The lines you return should be those containing the string "Virtualni", taken from the data below.

━━━━━━

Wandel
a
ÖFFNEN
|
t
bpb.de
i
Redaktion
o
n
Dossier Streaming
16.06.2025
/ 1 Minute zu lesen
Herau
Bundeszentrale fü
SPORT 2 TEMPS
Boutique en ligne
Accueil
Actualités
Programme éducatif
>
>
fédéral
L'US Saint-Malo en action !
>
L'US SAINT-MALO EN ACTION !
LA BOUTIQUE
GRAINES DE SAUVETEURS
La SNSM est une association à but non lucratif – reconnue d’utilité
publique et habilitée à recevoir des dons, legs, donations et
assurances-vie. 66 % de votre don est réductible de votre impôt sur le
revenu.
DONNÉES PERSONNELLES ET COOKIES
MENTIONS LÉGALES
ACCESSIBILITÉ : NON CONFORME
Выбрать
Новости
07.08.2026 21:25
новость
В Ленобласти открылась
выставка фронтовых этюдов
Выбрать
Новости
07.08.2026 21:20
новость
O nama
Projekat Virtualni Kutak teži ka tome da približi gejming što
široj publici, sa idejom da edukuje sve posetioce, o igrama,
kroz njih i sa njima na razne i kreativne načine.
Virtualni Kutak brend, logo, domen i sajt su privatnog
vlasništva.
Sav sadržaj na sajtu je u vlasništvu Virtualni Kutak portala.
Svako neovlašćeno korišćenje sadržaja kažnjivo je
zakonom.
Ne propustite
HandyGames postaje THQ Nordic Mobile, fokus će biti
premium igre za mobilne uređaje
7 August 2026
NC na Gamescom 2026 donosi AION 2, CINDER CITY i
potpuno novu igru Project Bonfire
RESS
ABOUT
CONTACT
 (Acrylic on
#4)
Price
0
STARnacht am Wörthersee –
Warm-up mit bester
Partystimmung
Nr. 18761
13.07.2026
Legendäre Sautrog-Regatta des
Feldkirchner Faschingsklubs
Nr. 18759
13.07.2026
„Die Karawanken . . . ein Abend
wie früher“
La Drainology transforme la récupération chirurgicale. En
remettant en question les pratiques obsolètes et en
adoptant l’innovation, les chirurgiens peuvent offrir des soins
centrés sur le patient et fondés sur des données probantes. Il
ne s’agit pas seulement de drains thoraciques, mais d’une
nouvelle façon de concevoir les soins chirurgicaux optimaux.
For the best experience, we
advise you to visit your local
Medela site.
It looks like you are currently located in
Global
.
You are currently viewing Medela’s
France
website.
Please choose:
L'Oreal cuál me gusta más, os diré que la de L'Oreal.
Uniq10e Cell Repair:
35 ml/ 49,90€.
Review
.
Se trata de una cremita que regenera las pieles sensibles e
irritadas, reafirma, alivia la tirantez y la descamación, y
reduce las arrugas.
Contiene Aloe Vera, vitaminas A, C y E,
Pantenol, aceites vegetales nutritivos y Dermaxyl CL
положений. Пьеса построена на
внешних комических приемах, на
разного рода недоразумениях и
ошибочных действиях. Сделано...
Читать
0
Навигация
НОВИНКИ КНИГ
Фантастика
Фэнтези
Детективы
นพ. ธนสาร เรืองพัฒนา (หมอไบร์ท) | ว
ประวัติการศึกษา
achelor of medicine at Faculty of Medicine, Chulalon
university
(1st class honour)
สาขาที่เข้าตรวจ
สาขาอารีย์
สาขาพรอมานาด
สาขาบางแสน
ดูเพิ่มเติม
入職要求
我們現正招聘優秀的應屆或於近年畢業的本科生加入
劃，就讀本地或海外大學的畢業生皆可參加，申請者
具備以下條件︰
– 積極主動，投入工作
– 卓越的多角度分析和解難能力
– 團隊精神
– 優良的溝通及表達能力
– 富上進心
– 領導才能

━━━━━━

Response for this exercise
Projekat Virtualni Kutak teži ka tome da približi gejming što
Virtualni Kutak brend, logo, domen i sajt su privatnog
Sav sadržaj na sajtu je u vlasništvu Virtualni Kutak portala.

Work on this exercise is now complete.